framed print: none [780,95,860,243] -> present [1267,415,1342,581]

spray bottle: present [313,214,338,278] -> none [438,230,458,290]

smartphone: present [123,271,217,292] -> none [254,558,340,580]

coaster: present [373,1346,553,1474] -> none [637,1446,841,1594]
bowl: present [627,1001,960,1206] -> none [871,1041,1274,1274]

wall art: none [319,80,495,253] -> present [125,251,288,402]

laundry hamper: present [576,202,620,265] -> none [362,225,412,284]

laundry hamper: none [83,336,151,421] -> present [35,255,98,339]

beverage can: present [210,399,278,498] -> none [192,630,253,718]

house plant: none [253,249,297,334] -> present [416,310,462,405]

..........

- **Work task**
Write out each line exactly, beginning at the one with "spray bottle: present" and ending at the final line of the records above, with nothing added.

- **Worked solution**
spray bottle: present [313,214,338,278] -> none [438,230,458,290]

smartphone: present [123,271,217,292] -> none [254,558,340,580]

coaster: present [373,1346,553,1474] -> none [637,1446,841,1594]
bowl: present [627,1001,960,1206] -> none [871,1041,1274,1274]

wall art: none [319,80,495,253] -> present [125,251,288,402]

laundry hamper: present [576,202,620,265] -> none [362,225,412,284]

laundry hamper: none [83,336,151,421] -> present [35,255,98,339]

beverage can: present [210,399,278,498] -> none [192,630,253,718]

house plant: none [253,249,297,334] -> present [416,310,462,405]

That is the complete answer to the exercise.